◆ **Problem statement**: Please reproduce the listing below, substituting "charm" for "elegance" and leaving every other word as it is.

=== Provided data ===

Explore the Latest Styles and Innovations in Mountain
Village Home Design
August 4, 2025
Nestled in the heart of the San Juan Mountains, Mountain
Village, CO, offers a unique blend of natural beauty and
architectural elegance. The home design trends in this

===

◆ **Output of the exercise**:
Explore the Latest Styles and Innovations in Mountain
Village Home Design
August 4, 2025
Nestled in the heart of the San Juan Mountains, Mountain
Village, CO, offers a unique blend of natural beauty and
architectural charm. The home design trends in this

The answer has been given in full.